Whether manual or automated, a good billing system will simplify your workflow, make things clearer and allow you to pass information safely to your colleagues in accounts payable. It’ll also show you your total spend and how it breaks down by:

  • Firm;
  • Work type;
  • Geography;
  • Team member or client department commissioning the work;
  • Project type; and
  • Any other criteria important to you.

This data can then allow you to specify the firm and advisor level you want for a particular project and to spot and remove common causes of overruns. Alternatively, it can support your case if you seek to make the business unit responsible pay for any overruns resulting from vague instructions or poor preparation.

But most importantly, a good billing system allows you to budget and to forecast your costs accurately.

So, getting a good manual process up and running - even if it’s an Excel spreadsheet - will help you budget efficiently and build your credibility among your senior management colleagues. This is especially true if you co-opt staff from finance or procurement to work with you.

Then, with your data in good shape, you’ll be in a good position to take advice about whether automated billing is right for you – and if so, which tool would serve you best.
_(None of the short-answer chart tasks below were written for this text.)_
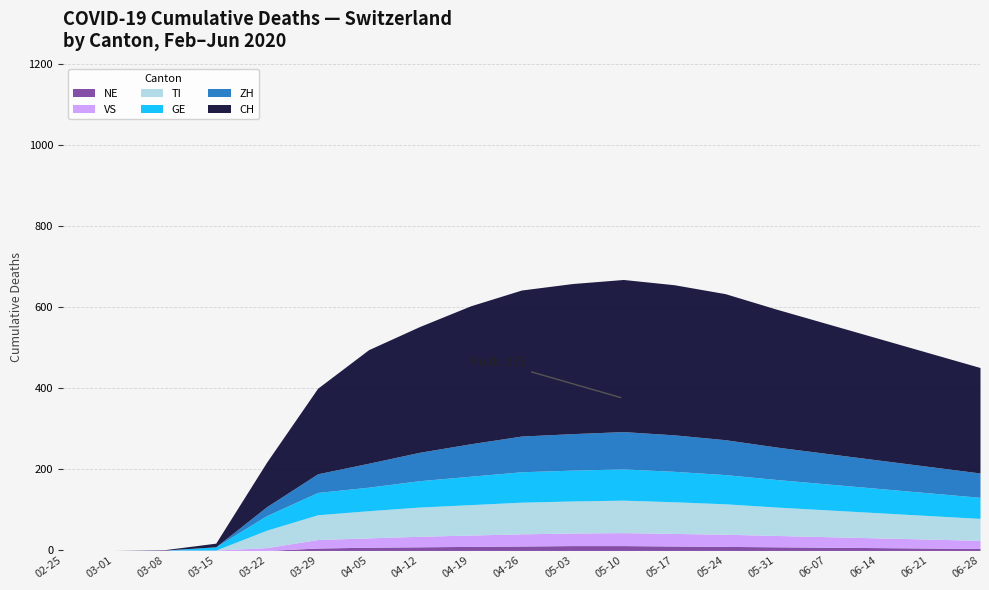

Reading left to right, transcribe all the data shown in this chart.

CH: 2020-02-25=0	2020-03-01=0	2020-03-08=1	2020-03-15=9	2020-03-22=110	2020-03-29=211	2020-04-05=280	2020-04-12=310	2020-04-19=340	2020-04-26=360	2020-05-03=370	2020-05-10=375	2020-05-17=370	2020-05-24=360	2020-05-31=340	2020-06-07=320	2020-06-14=300	2020-06-21=280	2020-06-28=260
ZH: 2020-02-25=0	2020-03-01=0	2020-03-08=0	2020-03-15=0	2020-03-22=22	2020-03-29=46	2020-04-05=59	2020-04-12=70	2020-04-19=80	2020-04-26=88	2020-05-03=90	2020-05-10=92	2020-05-17=90	2020-05-24=86	2020-05-31=80	2020-06-07=75	2020-06-14=70	2020-06-21=65	2020-06-28=60
GE: 2020-02-25=0	2020-03-01=0	2020-03-08=0	2020-03-15=8	2020-03-22=36	2020-03-29=55	2020-04-05=58	2020-04-12=65	2020-04-19=70	2020-04-26=75	2020-05-03=76	2020-05-10=77	2020-05-17=75	2020-05-24=72	2020-05-31=68	2020-06-07=64	2020-06-14=60	2020-06-21=56	2020-06-28=52
TI: 2020-02-25=0	2020-03-01=0	2020-03-08=0	2020-03-15=0	2020-03-22=43	2020-03-29=61	2020-04-05=67	2020-04-12=72	2020-04-19=75	2020-04-26=78	2020-05-03=79	2020-05-10=80	2020-05-17=78	2020-05-24=75	2020-05-31=70	2020-06-07=66	2020-06-14=62	2020-06-21=58	2020-06-28=54
VS: 2020-02-25=0	2020-03-01=0	2020-03-08=1	2020-03-15=1	2020-03-22=7	2020-03-29=21	2020-04-05=23	2020-04-12=26	2020-04-19=28	2020-04-26=30	2020-05-03=31	2020-05-10=32	2020-05-17=31	2020-05-24=30	2020-05-31=28	2020-06-07=26	2020-06-14=24	2020-06-21=22	2020-06-28=20
NE: 2020-02-25=0	2020-03-01=0	2020-03-08=0	2020-03-15=0	2020-03-22=0	2020-03-29=6	2020-04-05=8	2020-04-12=9	2020-04-19=10	2020-04-26=11	2020-05-03=12	2020-05-10=12	2020-05-17=11	2020-05-24=10	2020-05-31=9	2020-06-07=8	2020-06-14=7	2020-06-21=6	2020-06-28=5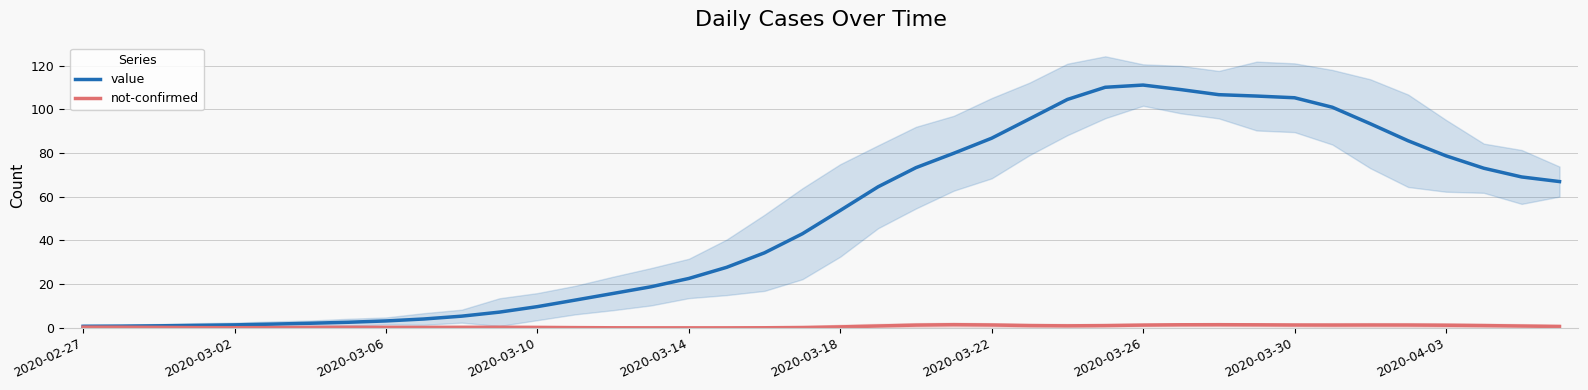

Reading left to right, what are all the values shown in this chart?

value: 0.7	0.8	0.9	1.1	1.4	1.7	2.1	2.6	3.2	4.1	5.4	7.2	9.7	12.7	15.7	18.8	22.6	27.7	34.4	43.1	53.7	64.6	73.3	79.9	86.8	95.7	104.6	110.1	111.2	109.1	106.7	106.1	105.3	101.0	93.5	85.6	78.8	73.1	69.1	67.0
not-confirmed: 0.3	0.3	0.2	0.1	0.1	0.1	0.2	0.3	0.2	0.2	0.2	0.3	0.2	0.1	0.0	0.0	0.0	0.0	0.0	0.2	0.4	0.9	1.3	1.5	1.3	1.0	0.9	1.1	1.3	1.4	1.4	1.4	1.3	1.3	1.3	1.3	1.2	1.0	0.8	0.6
A thorough and systematic approach to taking control of your budgeting, invoicing and manual billing with your law firms can be time consuming. However, with a little help from your friends in finance and procurement, it can be a straightforward process and save you time, effort and nasty surprises. It’ll help you model your budgets and forecasts better and may lead to you automating your processes in future. Above all, improved controls will give you better credibility with your CEO and CFO – which, in the long run, makes everything easier!